Work request :: Retype, word for word, only the lines from the one with "34: (304, 450)" through the last line of the data below.

Data for review START

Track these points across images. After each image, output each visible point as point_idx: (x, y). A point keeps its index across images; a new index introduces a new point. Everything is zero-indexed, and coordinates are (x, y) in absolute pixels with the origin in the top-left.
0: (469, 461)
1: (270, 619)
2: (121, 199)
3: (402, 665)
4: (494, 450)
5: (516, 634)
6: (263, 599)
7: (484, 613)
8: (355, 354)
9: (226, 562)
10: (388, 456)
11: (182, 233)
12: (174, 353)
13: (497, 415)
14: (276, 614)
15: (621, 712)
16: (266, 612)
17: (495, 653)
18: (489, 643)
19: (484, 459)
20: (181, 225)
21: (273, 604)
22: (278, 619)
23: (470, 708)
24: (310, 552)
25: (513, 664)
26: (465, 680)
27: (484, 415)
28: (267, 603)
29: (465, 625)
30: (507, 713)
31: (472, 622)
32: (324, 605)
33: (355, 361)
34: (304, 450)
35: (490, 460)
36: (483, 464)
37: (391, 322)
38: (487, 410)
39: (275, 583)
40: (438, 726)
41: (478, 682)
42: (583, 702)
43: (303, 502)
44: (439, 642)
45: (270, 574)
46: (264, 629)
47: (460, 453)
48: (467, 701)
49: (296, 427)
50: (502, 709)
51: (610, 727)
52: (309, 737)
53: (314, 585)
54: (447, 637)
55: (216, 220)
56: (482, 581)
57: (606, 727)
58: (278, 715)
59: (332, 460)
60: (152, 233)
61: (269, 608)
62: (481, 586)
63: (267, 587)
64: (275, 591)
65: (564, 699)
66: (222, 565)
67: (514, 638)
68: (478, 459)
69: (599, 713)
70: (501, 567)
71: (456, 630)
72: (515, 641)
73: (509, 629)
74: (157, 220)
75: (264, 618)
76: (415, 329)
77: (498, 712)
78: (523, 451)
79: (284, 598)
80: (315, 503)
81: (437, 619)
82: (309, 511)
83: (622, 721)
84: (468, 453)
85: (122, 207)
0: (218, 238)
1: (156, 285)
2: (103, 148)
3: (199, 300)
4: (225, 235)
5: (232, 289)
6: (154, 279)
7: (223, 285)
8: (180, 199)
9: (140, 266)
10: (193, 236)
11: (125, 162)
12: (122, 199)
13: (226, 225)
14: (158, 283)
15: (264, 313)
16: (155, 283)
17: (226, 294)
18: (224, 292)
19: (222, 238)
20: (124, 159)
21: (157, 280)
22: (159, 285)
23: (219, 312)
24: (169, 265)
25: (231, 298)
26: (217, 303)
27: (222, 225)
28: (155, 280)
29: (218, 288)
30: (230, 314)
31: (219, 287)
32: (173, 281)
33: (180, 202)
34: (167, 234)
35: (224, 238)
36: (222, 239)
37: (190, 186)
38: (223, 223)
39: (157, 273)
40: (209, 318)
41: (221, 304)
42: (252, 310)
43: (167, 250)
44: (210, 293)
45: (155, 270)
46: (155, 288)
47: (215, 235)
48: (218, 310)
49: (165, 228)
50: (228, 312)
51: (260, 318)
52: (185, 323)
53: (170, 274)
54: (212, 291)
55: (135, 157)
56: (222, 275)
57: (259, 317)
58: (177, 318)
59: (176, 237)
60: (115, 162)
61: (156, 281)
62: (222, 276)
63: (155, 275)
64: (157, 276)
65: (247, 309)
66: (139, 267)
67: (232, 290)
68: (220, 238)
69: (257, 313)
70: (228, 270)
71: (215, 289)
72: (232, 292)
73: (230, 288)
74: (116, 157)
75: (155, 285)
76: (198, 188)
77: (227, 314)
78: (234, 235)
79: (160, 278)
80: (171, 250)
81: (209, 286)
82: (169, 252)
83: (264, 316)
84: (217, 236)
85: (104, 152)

Data for review END

Task output ::
34: (304, 450)
35: (490, 460)
36: (483, 464)
37: (391, 322)
38: (487, 410)
39: (275, 583)
40: (438, 726)
41: (478, 682)
42: (583, 702)
43: (303, 502)
44: (439, 642)
45: (270, 574)
46: (264, 629)
47: (460, 453)
48: (467, 701)
49: (296, 427)
50: (502, 709)
51: (610, 727)
52: (309, 737)
53: (314, 585)
54: (447, 637)
55: (216, 220)
56: (482, 581)
57: (606, 727)
58: (278, 715)
59: (332, 460)
60: (152, 233)
61: (269, 608)
62: (481, 586)
63: (267, 587)
64: (275, 591)
65: (564, 699)
66: (222, 565)
67: (514, 638)
68: (478, 459)
69: (599, 713)
70: (501, 567)
71: (456, 630)
72: (515, 641)
73: (509, 629)
74: (157, 220)
75: (264, 618)
76: (415, 329)
77: (498, 712)
78: (523, 451)
79: (284, 598)
80: (315, 503)
81: (437, 619)
82: (309, 511)
83: (622, 721)
84: (468, 453)
85: (122, 207)
0: (218, 238)
1: (156, 285)
2: (103, 148)
3: (199, 300)
4: (225, 235)
5: (232, 289)
6: (154, 279)
7: (223, 285)
8: (180, 199)
9: (140, 266)
10: (193, 236)
11: (125, 162)
12: (122, 199)
13: (226, 225)
14: (158, 283)
15: (264, 313)
16: (155, 283)
17: (226, 294)
18: (224, 292)
19: (222, 238)
20: (124, 159)
21: (157, 280)
22: (159, 285)
23: (219, 312)
24: (169, 265)
25: (231, 298)
26: (217, 303)
27: (222, 225)
28: (155, 280)
29: (218, 288)
30: (230, 314)
31: (219, 287)
32: (173, 281)
33: (180, 202)
34: (167, 234)
35: (224, 238)
36: (222, 239)
37: (190, 186)
38: (223, 223)
39: (157, 273)
40: (209, 318)
41: (221, 304)
42: (252, 310)
43: (167, 250)
44: (210, 293)
45: (155, 270)
46: (155, 288)
47: (215, 235)
48: (218, 310)
49: (165, 228)
50: (228, 312)
51: (260, 318)
52: (185, 323)
53: (170, 274)
54: (212, 291)
55: (135, 157)
56: (222, 275)
57: (259, 317)
58: (177, 318)
59: (176, 237)
60: (115, 162)
61: (156, 281)
62: (222, 276)
63: (155, 275)
64: (157, 276)
65: (247, 309)
66: (139, 267)
67: (232, 290)
68: (220, 238)
69: (257, 313)
70: (228, 270)
71: (215, 289)
72: (232, 292)
73: (230, 288)
74: (116, 157)
75: (155, 285)
76: (198, 188)
77: (227, 314)
78: (234, 235)
79: (160, 278)
80: (171, 250)
81: (209, 286)
82: (169, 252)
83: (264, 316)
84: (217, 236)
85: (104, 152)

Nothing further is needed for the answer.